In 1961, she calculated the flight path for Alan Shepard, the first American in space. She was also instrumental in plotting the trajectory for John Glenn, the first American in orbit. Her calculations were also essential in figuring out the timing of launches, including the Apollo 11 mission to the Moon.

First all-female spacewalk

NASA astronauts Christina Koch and Jessica Meir performed the first all-female spacewalk on Friday, October 18, 2019.

The story of the first women to carry out missions in space

Astronauts Christina Koch and Jessica Meir. Photo: NASA

Although women have been performing spacewalks since the 1980s, this is the first time an all-female crew has done so. The mission involved repairing a faulty power supply on the International Space Station.

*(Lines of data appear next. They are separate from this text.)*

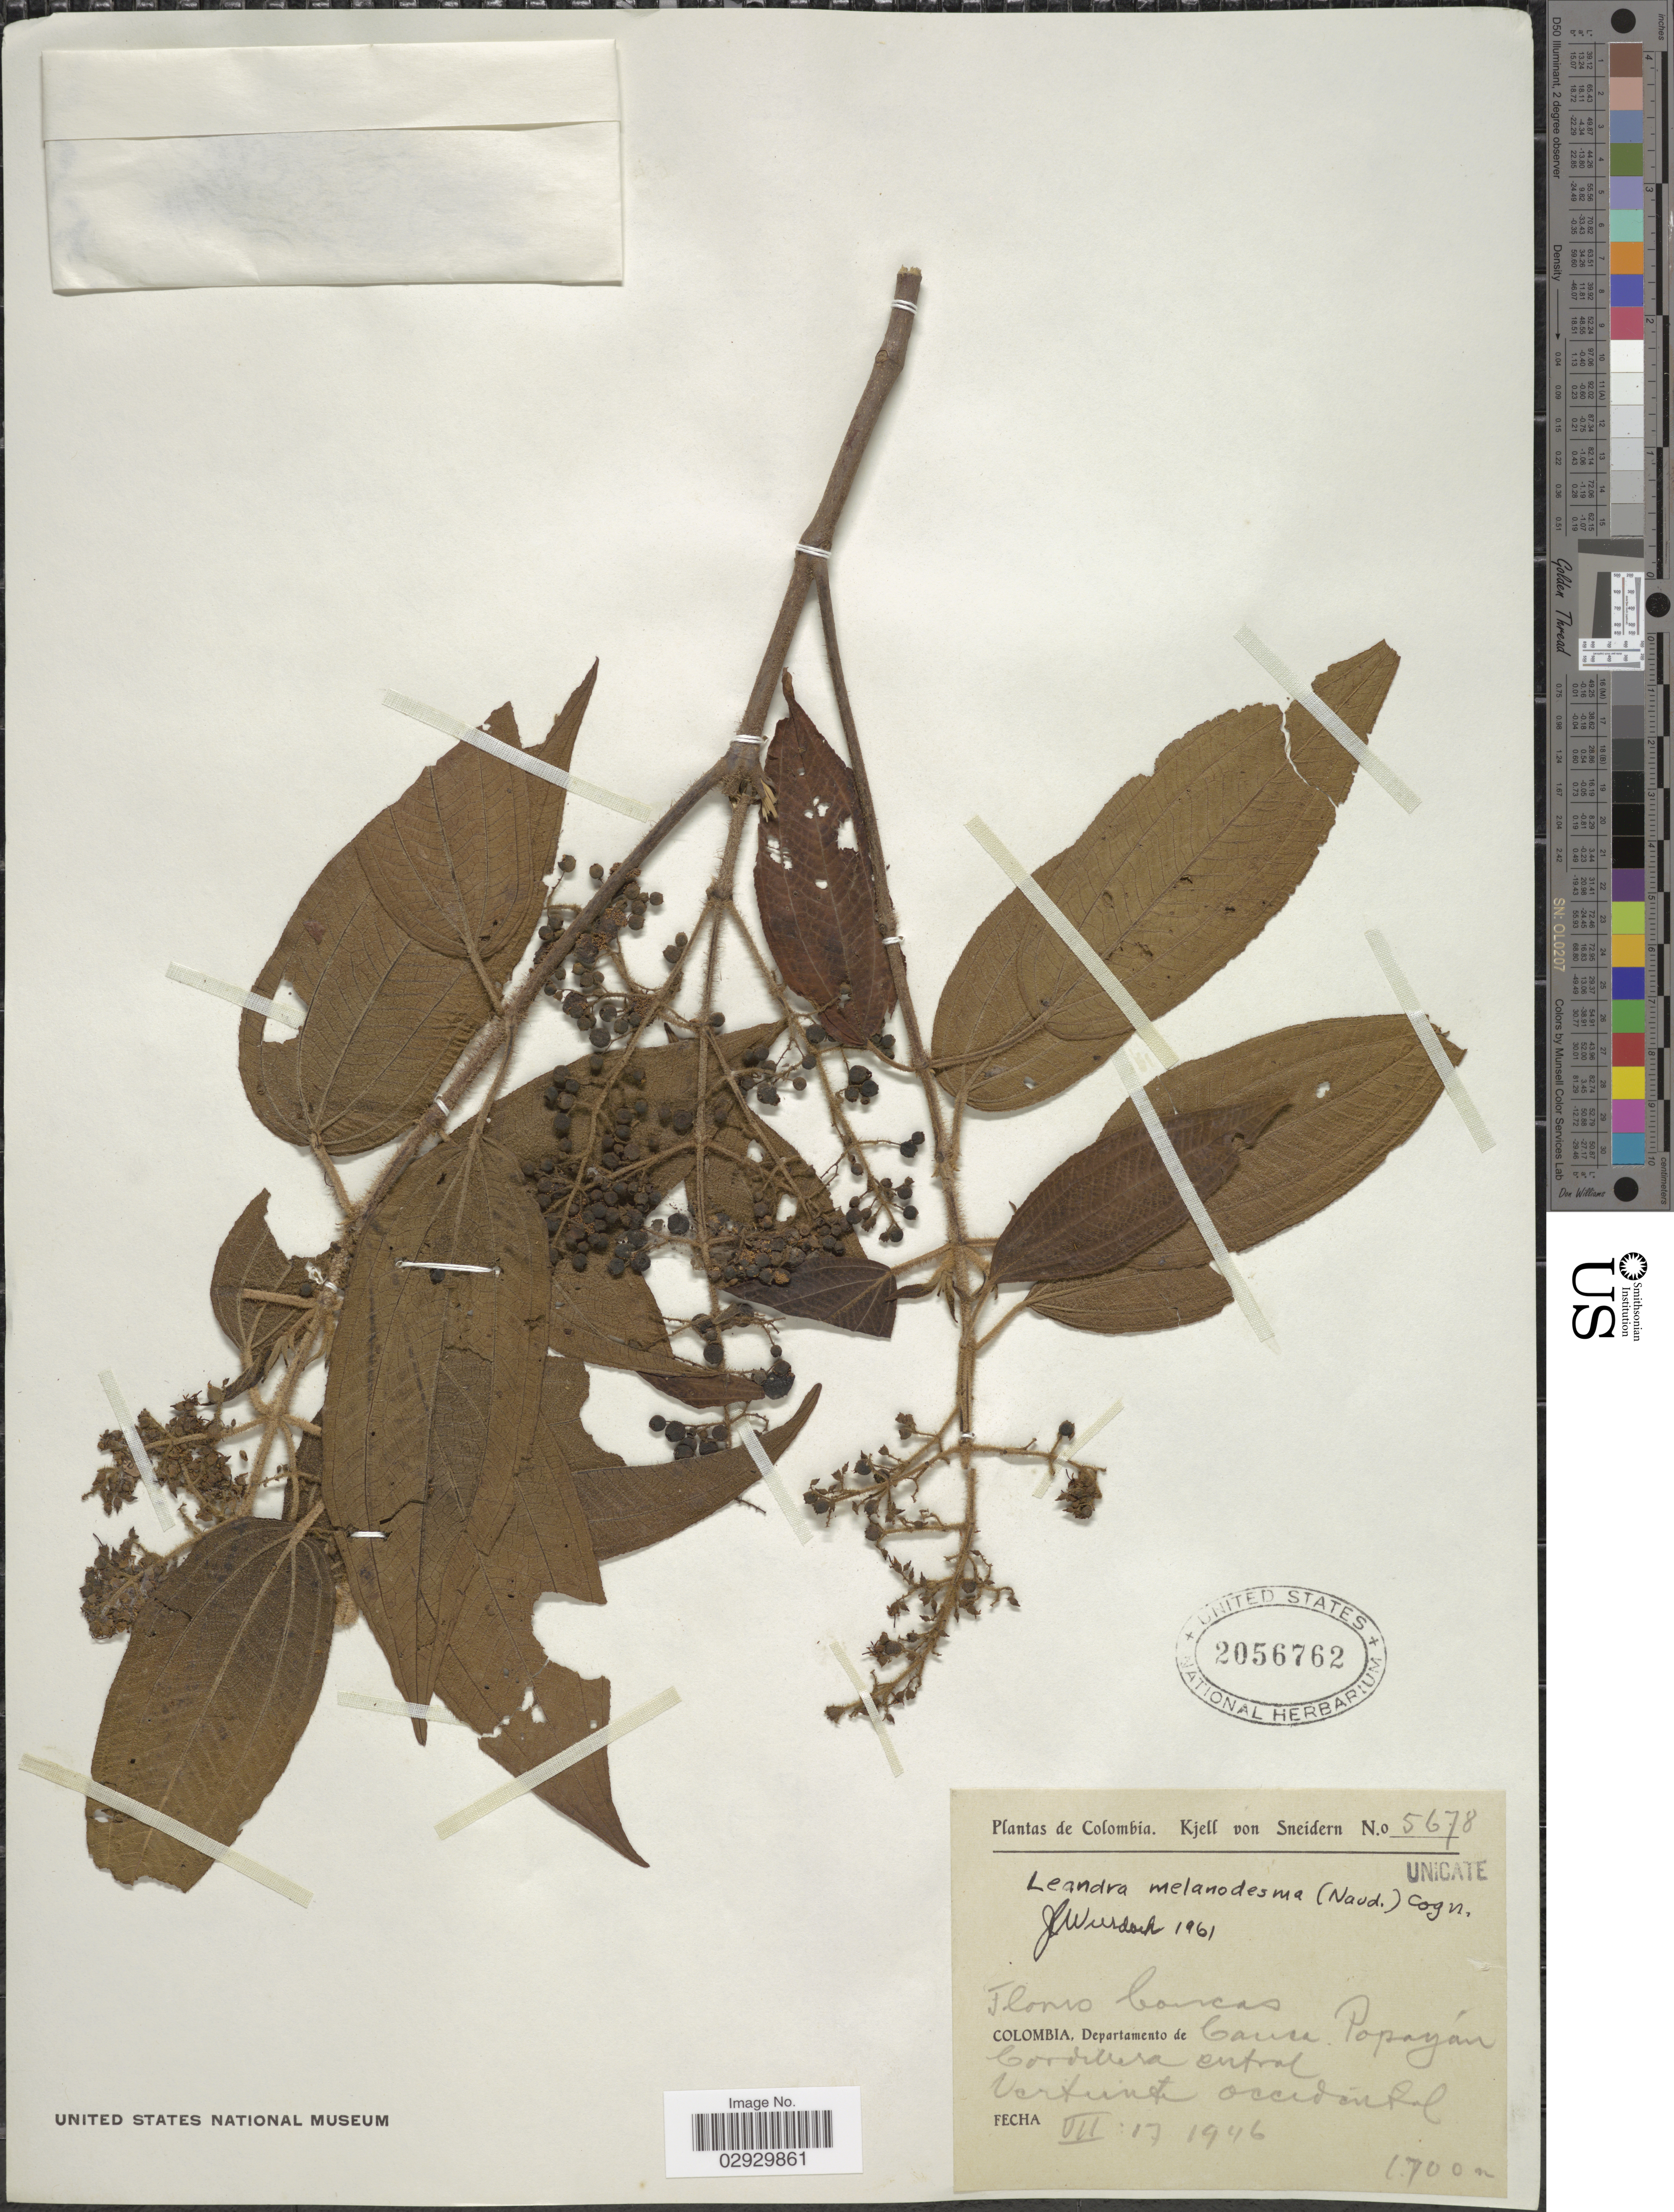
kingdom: Plantae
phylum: Tracheophyta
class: Magnoliopsida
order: Myrtales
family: Melastomataceae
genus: Leandra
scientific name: Leandra melanodesma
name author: (Naudin) Cogn.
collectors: K. von Sneidern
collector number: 5678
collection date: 1946-07-17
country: Colombia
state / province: Cauca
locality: Departamento de Cauca. Popayán, Cordillera Central, Vertiente occidental.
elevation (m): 1700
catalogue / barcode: US 2056762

SpaceX's first crew flight to the ISS

On March 3, 2020, NASA announced that it had assigned Shannon Walker to perform the first crewed flight of the SpaceX Crew Dragon spacecraft on a mission to the International Space Station (ISS).

Walker joins astronauts Michael Hopkins and Victor Glover Jr from NASA and Soichi Noguchi from the Japan Aerospace Exploration Agency, on a six-month expedition aboard the ISS.

Walker previously spent 163 days as a flight engineer on the ISS in 2010.